Pap Ndiaye n’est peut-être qu’un argument électoral pour la gauche radicale, un feu de paille sacrifiable sur l’autel d’un prochain remaniement. En attendant, la capacité d’Emmanuel Macron à cocher toutes les cases du projet de société vomi par les conservateurs est assez hors norme. La droite, elle, orpheline de LR et de Nicolas Sarkozy, est congénitalement compatible avec le macronisme. Tout le discours déroulé depuis cinq ans, de clin d’œil en clin d’œil (« start-up nation », « traversez la rue… », etc.) flatte le matérialisme persistant de l’électorat historique d’un Sarkozy. Pour ceux qui voient le monde du travail comme une course olympique ouverte à tous, selon un narratif égalitariste inspiré de la culture américaine du self-made man, le macronisme est l’incarnation charismatique et redoutablement efficace, parce que débarrassée d’un reste de valeurs traditionnelles « périmées », d’une droite économiquement décomplexée.

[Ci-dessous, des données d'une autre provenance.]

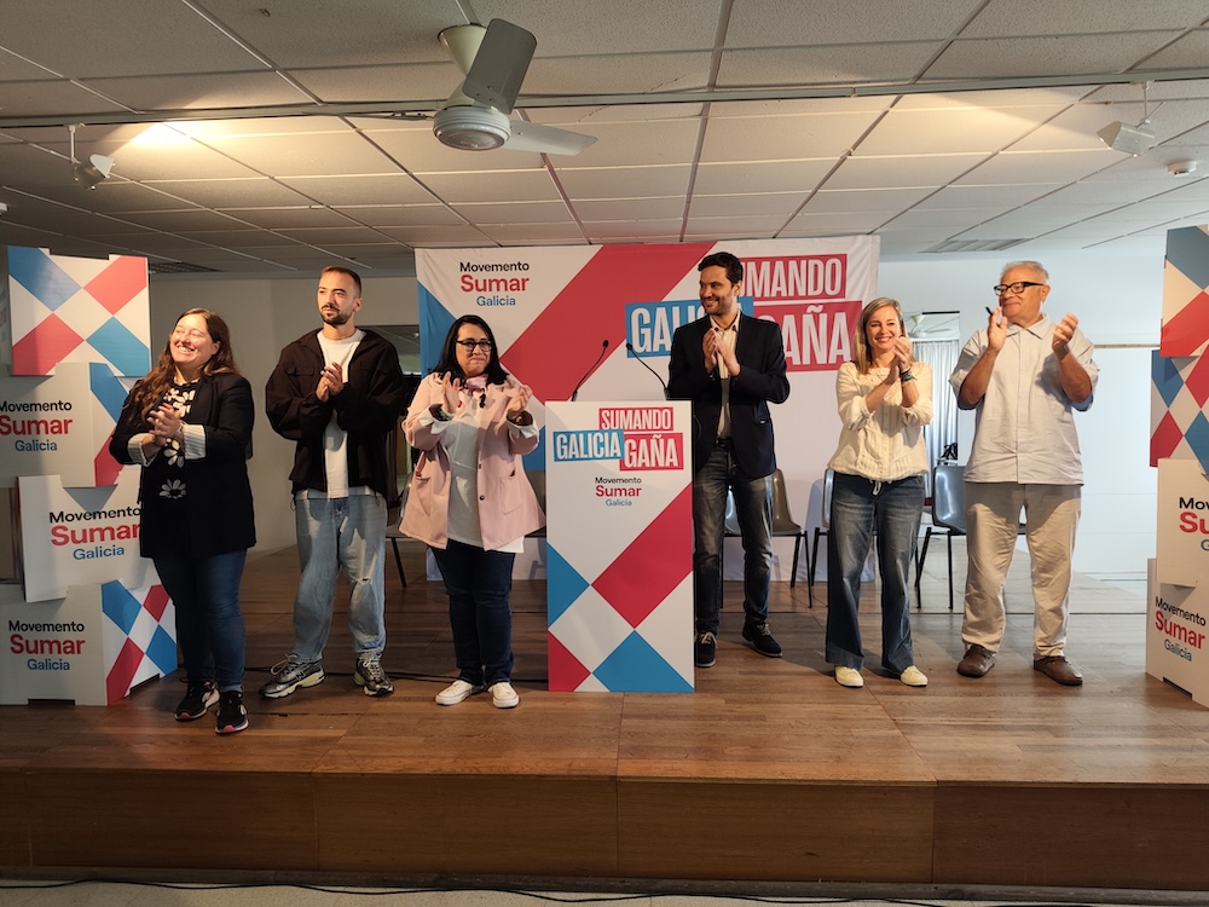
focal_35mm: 23
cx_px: 604
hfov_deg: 73.9
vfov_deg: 58.9
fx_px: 803
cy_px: 454
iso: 400
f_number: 1.7
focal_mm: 6.04
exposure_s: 1/50
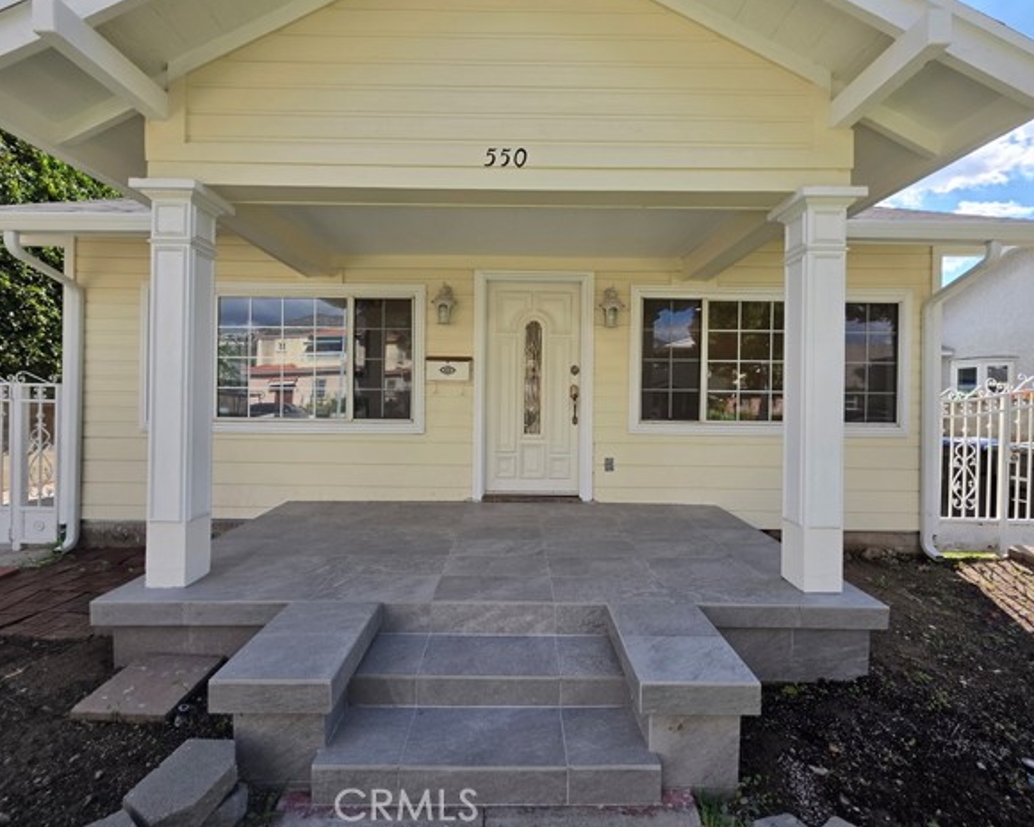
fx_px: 428
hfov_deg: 100.7
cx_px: 521
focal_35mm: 14
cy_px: 403
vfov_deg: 88.0
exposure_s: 1/1041
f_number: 1.9
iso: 40
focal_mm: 2.2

Macron, c’est la droite qui gagne parce qu’elle n’hésite plus entre Mamon et Jésus. Une droite qui n’est plus de droite, parce qu’elle ne connaît que les réponses techniciennes aux problèmes de civilisation, autoroute vers l’idolâtrie de l’argent, flatteur des plus bas instincts. Soumise à l’argent, la droite est nécessairement de gauche parce que la gauche, c’est le progrès. Et le progrès, c’est l’argent : la vulgarité publicitaire, le crédit à la consommation pour satisfaire ses pulsions de classe moyenne déclassée, la chirurgie de changement de sexe pour le petit dernier… Collard avait tort : Cohn-Bendit n’est pas un traître. De Mai 68 à l’euthanasie, il est resté fidèle à lui-même.

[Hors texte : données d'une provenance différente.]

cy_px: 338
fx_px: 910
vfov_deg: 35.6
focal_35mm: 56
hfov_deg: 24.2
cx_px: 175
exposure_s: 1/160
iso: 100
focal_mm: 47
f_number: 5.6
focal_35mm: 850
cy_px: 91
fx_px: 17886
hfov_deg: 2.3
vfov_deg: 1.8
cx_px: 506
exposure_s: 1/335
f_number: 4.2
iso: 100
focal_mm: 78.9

Pécresse ne pouvait pas gagner parce que la droite était déjà morte. La première victime de la victoire d’Emmanuel Macron en 2017 n’est pas le Parti socialiste. C’est la droite. Sarkozy président, trahissant toutes les promesses de Sarkozy candidat (explosion des entrées, discrimination « positive », éloge de la « diversité » et du métissage à tous crins…), avait tué la droite une première fois. Macron, c’est Sarkozy moins le karcher, Sarkozy moins le grand débat sur l’identité nationale. Macron, c’est Sarkozy décomplexé.
Maintenant que la droite ne fait plus semblant d’être patriote, elle a tout le loisir de s’assumer enfin de gauche, avec son cortège de mesures libertaires, jumelles du libéralisme financier. Macron, c’est l’unité du libéralisme retrouvé. « J’ai défendu 40 ans le même principe : liberté en tout, en religion, en littérature, en philosophie, en industrie, en politique, et par liberté j’entends le triomphe de l’individualité », s’exclamait Benjamin Constant (préface aux Mélanges de littérature et de politique, 1829). « Pour la pensée, écrivait-il encore, pour l’éducation, pour l’industrie, la devise des gouvernements doit être : Laissez faire et laissez passer » (Commentaire sur l’ouvrage de Filangieri, 1822).
C’est le libéralisme, le vrai, qui est au pouvoir. Ce quinquennat est un cap décisif. Hurler avec les hyènes de la droite cocuservatrice contre la « gauchiste » Elisabeth Borne, qui a supprimé le statut des cheminots en 2018, est d’un ridicule accompli. On affrontera efficacement le dernier round de la Macronie si l’on combat avec le bon logiciel : la liberté économique pour les PME, la fin du gavage pour les gros, le peuple des producteurs contre la meute des spéculateurs, l’équité fiscale et la justice sociale.